___ Material provided ___

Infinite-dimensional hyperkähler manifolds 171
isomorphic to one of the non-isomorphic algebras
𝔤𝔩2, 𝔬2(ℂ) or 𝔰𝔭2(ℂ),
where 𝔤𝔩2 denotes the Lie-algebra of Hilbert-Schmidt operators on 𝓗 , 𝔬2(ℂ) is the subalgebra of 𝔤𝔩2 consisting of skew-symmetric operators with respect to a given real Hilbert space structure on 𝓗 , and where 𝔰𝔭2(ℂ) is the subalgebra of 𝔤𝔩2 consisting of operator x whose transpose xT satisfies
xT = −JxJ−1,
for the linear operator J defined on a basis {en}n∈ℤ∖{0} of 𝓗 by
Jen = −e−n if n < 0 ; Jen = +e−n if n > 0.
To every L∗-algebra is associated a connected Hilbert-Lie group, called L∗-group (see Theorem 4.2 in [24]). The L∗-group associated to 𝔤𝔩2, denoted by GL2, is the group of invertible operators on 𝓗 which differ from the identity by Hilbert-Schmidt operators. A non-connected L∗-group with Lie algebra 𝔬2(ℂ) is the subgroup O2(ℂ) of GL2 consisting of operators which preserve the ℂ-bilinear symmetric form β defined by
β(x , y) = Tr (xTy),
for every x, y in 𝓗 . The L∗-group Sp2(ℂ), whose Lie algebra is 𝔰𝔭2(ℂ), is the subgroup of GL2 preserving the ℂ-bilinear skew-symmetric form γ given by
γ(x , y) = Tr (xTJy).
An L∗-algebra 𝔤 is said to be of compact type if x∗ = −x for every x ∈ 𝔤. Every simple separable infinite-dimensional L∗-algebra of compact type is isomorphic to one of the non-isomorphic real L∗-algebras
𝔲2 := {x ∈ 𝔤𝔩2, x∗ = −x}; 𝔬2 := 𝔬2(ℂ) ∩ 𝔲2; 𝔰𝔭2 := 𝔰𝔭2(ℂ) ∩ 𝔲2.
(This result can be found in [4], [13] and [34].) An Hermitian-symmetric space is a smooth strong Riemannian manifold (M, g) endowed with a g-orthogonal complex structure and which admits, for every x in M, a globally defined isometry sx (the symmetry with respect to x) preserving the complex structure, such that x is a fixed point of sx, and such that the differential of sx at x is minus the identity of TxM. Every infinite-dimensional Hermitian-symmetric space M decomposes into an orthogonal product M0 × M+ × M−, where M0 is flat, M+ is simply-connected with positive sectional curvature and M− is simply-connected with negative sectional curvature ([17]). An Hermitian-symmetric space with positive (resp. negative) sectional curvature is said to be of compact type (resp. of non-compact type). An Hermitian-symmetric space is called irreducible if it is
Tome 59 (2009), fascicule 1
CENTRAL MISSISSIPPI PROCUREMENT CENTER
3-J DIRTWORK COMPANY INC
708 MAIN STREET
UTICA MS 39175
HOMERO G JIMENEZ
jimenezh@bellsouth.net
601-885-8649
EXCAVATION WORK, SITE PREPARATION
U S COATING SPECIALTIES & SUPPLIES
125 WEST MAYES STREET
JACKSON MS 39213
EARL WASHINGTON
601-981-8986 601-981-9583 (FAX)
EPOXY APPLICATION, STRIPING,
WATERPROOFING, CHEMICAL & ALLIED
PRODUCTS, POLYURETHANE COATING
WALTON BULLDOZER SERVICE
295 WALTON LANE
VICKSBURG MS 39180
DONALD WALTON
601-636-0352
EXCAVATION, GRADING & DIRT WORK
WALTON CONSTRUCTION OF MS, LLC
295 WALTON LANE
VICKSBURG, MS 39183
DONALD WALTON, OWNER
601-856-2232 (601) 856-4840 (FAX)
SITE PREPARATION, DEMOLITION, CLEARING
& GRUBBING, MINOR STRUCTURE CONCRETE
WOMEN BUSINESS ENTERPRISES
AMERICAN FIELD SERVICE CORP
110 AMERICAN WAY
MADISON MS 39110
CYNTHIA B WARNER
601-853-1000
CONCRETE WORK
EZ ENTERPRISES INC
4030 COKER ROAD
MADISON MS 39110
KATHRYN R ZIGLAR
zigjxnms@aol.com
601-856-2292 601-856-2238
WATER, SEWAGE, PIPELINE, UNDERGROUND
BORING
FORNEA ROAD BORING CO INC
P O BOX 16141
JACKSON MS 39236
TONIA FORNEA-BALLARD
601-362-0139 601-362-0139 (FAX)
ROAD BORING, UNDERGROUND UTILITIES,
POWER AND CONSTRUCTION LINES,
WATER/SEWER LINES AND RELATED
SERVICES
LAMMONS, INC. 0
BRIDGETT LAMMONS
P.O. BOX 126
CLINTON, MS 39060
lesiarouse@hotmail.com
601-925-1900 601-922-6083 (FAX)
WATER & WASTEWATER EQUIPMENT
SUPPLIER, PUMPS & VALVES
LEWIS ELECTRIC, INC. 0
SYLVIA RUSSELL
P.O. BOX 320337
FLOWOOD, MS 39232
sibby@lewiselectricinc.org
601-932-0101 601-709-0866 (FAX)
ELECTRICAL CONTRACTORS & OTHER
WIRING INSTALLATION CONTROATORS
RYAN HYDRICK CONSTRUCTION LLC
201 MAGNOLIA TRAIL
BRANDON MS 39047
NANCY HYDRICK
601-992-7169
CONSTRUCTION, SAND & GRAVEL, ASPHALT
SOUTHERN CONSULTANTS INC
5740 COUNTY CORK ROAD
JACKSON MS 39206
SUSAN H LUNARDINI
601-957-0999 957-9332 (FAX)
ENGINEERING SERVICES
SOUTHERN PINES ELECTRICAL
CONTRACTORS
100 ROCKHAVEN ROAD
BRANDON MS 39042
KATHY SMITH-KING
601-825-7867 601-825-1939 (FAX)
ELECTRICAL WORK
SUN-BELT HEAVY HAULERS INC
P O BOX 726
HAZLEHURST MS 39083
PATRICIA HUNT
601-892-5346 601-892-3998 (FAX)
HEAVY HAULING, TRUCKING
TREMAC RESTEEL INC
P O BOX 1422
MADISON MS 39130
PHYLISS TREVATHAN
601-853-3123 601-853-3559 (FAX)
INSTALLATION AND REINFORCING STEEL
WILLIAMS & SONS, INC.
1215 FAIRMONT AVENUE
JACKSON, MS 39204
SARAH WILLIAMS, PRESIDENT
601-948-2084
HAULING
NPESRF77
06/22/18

___

• _Goal of the exercise_
Whenever a line above has the word "VICKSBURG" in it, copy that line.

• _Task output_
VICKSBURG MS 39180
VICKSBURG, MS 39183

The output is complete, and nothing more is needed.